Artikel ini ditulis oleh Memet Hakim, Pengamat Sosial, Ketua Wanhat APIB.
Menjelang pilpres dan pileg, suasana kembali hangat. Proses pencalegan rupanya sudah lama dimulai prosesnya.
Kita mengenal caleg itu kelak menjadi anggota DPR (Dewan perwakilan Rakyat) dan DPRD (Dewan Perwakilan Rakyat Daerah).
Perwakilan rakyat artinya mewakili rakyat, minimal bertanggung jawab pada rakyat pemilihnya.
Pada kenyataannya mereka tunduk dan loyal pada partainya masing-masing, bukan tunduk pada kepentingan rakyat.
Nah anggota DPR ini sudah berubah fungsi menjadi DPP (Dewan Perwakilan Partai) atau menjadi penghianat rakyat.
Jika caleg ini benar merupakan wakil rakyat, wajar jika mereka disebut ‘Yang Mulia’.
Nah jika mereka wakil partai, tapi saat kampanye mengatakan wakil rakyat, tetapi ternyata tidak membela rakyat, sebutan yang tepat adalah ‘Yang Munafik’ atau ‘Yang Berkhianat’.
Caleg juga harusnya merupakan perwakilan daerahnya masing-masing, jadi misalnya caleg dari Banten, ya harus orang Banten dan membela rakyat Banten.
Begitu juga caleg dari Jabar yang mayoritas muslim, harus orang Sunda muslim bukan orang lain.
Caleg dari Manado yang mayoritas kristen yang harus orang Manado kristen yang dominan.
Dalam banyak hal misalnya, karena pengurus partai tapi bukan orang daerah tersebut, ikut mewakili daerah tersebut.
Akibatnya daerah tersebut dirugikan, tidak ada yang membawa aspirasi daerah tersebut.
Hal-hal seperti kelihatannya kecil, sehingga tidak diperhatikan oleh partai, tapi jika caleg itu hanya perwakilan partai mungkin tidak masalah, karena tidak mewakili rakyat atau daerah, tapi namanya harus diganti menjadi DPP (Dewan Perwakilan Partai).
Yang namanya perwakilan tentu saja harus mewakili masyarakat atau rakyat yang diwakilinya. Rakyat tidak boleh dibohongi lagi.
Bahwa partai yang mengajukan tentu sah sah aja, tapi keberpihakan dan keterwakilan tetap pada rakyat. Jangan sampai salah kaprah.
Konon kabarnya ada partai yang memungut uang sebagai imbalan atas rekomendasinya sebagai caleg. Nah caleg seperti ini diyakini tidak berkualitas, begitu juga partainya.
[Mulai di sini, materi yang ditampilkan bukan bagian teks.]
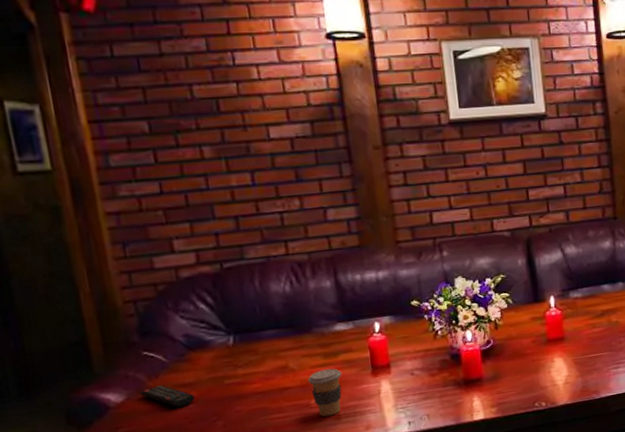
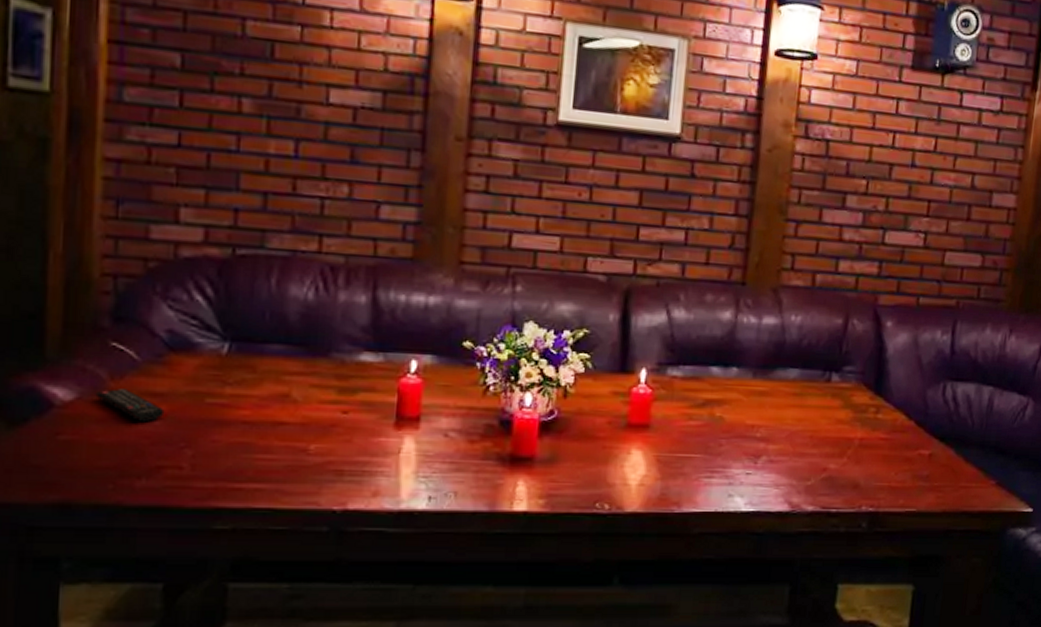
coffee cup: present [308,368,342,417] -> none [312,407,357,470]

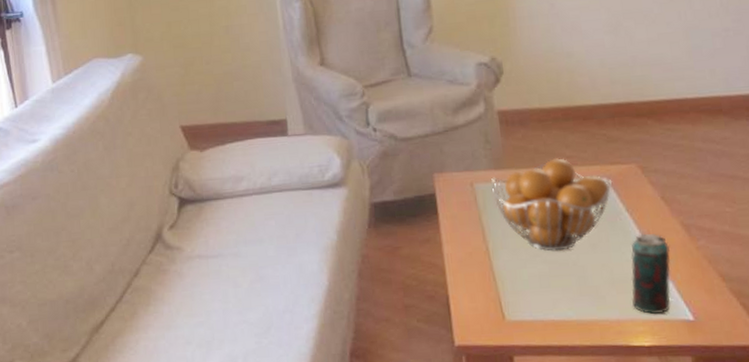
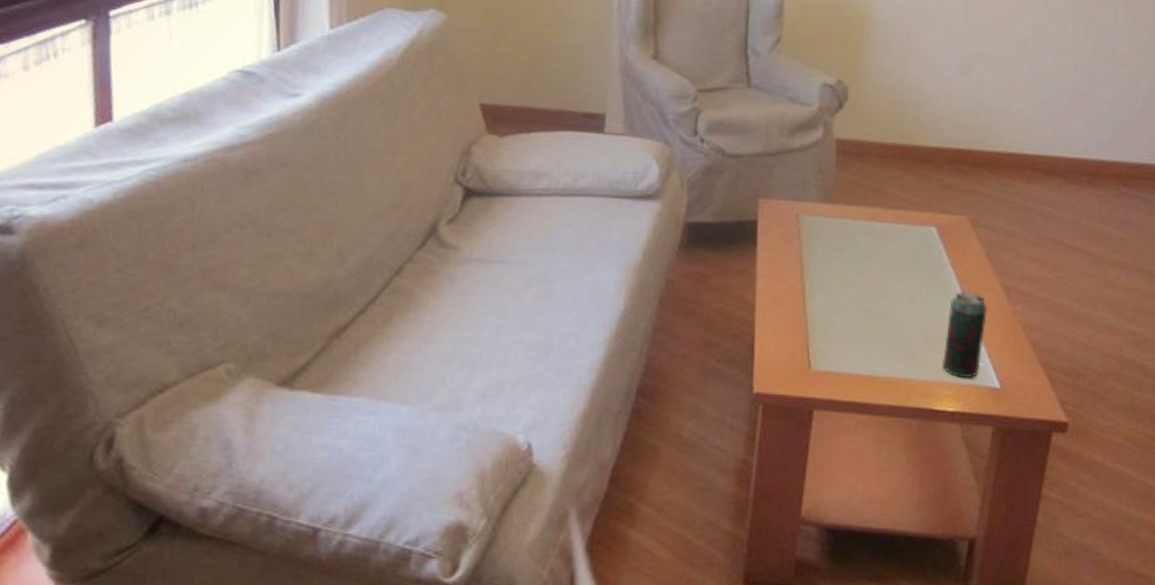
fruit basket: present [490,158,612,251] -> none [817,199,940,300]

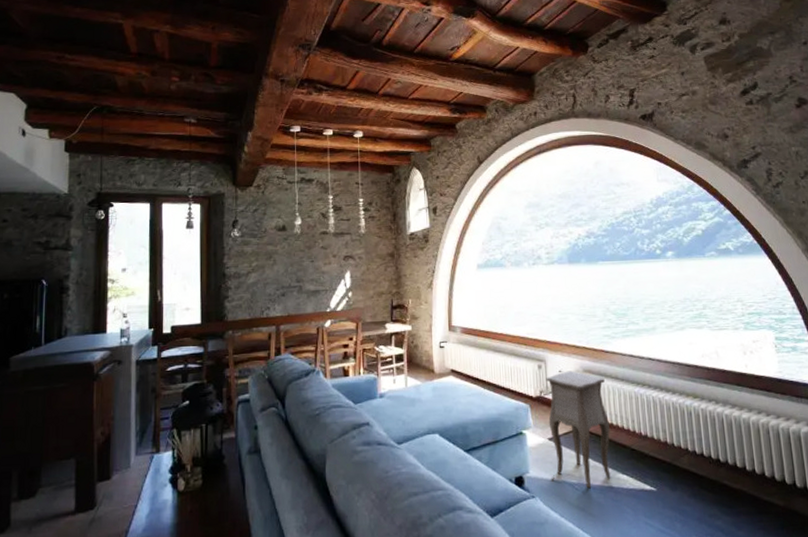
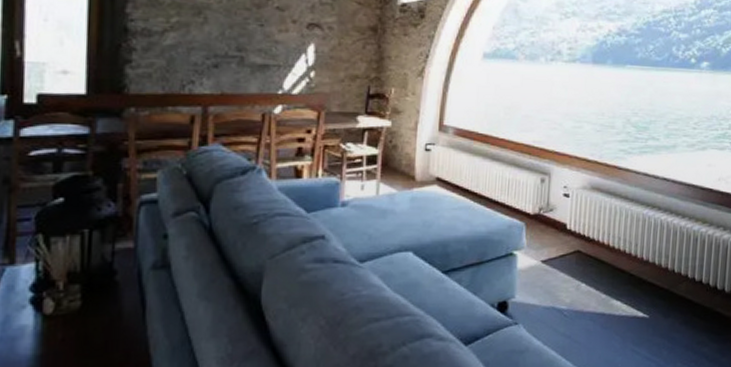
side table: present [546,370,611,488] -> none [538,187,614,314]

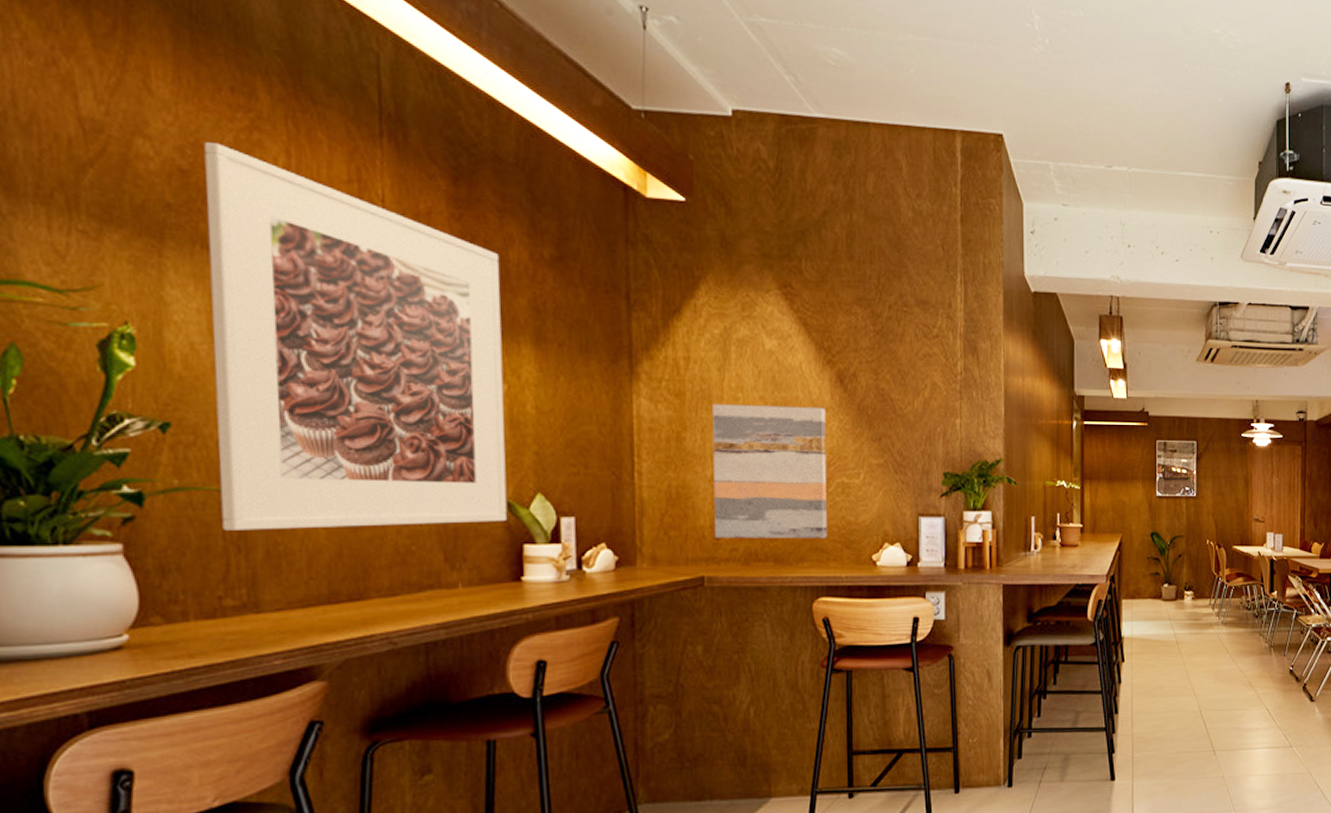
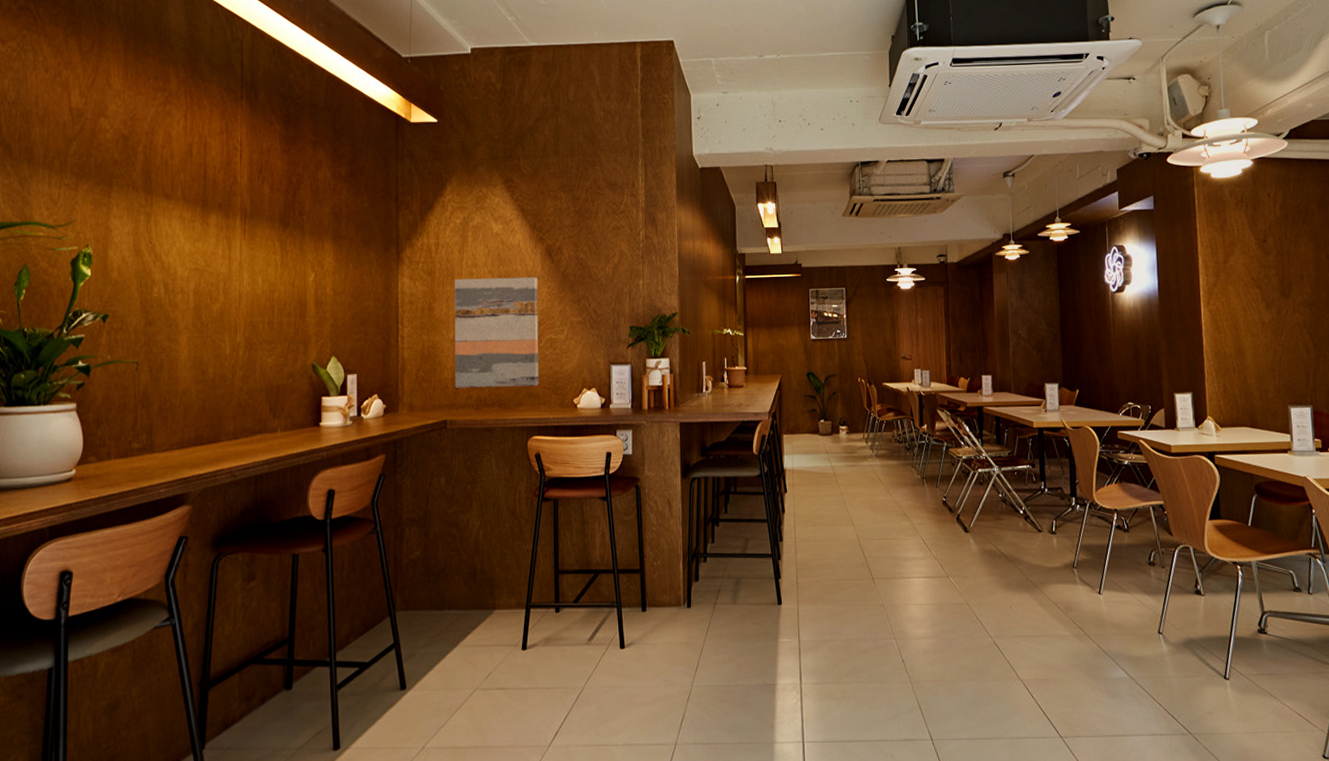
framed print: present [204,142,508,531] -> none [134,116,313,392]

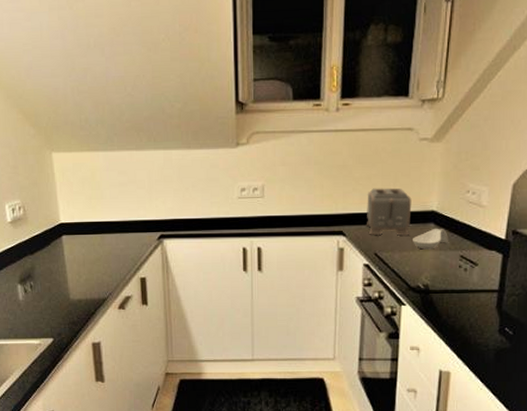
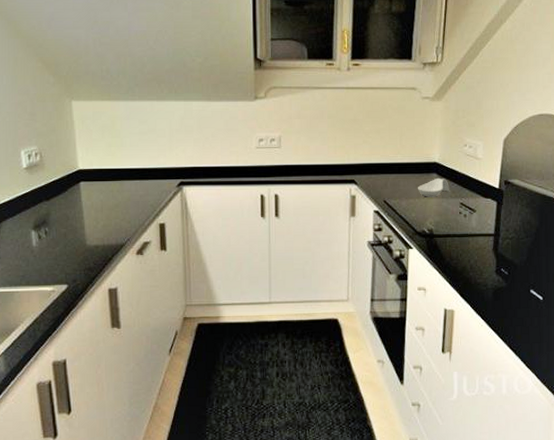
toaster: present [366,188,412,236] -> none [375,141,416,184]

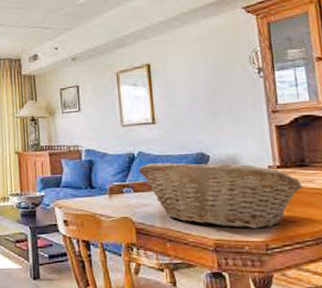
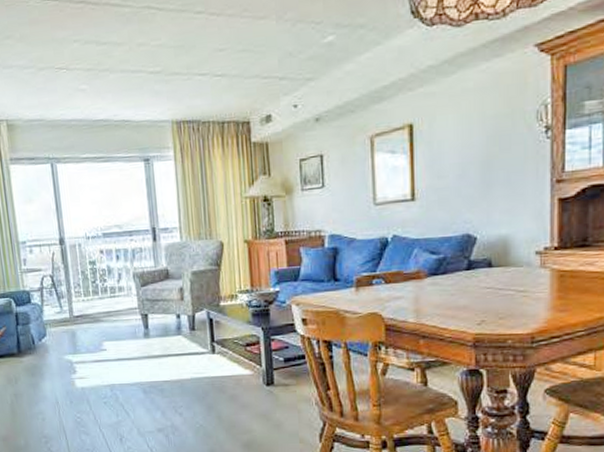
fruit basket: present [138,163,304,228] -> none [391,246,582,320]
Mereka sudah melakukan perdagangan pengaruh atau melakukan transaksi jual beli jabatan politik, pasti setelah terpilih caleg ini akan cari uang haram buat penggantinya. Tidak salah jika kita mendengar banyak anggota DPR yg berdagang anggaran, dan seterusnya.
Ada 2 jenis caleg yakni:
1. Caleg pejuang, caleg seperti ini mempunyai idealisme, integritas dan bukan tipe ABS, berani berbeda pendapat dan berani membela rakyat. Tipe caleg seperti inilah yang harus diambil dan dipilih.
2. Caleg Pecundang atau penghianat, bisa didefinisikan sebagai orang yang menipu atau menghasut, biasanya tidak memiliki kecerdasan emosi yang baik, suka ngeles dan memiliki ‘fighting spirit’ yang rendah. Motivasinya buat menjadi anggota DPR untuk dirinya sendiri, tidak bermanfaat untuk rakyat.
Nah mulai sekarang, pilihlah orang yang tepat, bukan orang yang tenar. Tenar tidak mengapa asal benar dan amanah. Jangan pilih caleg yang suka bawa hadiah, biasanya tipikal caleg begini kurang baik. Selamat memilih.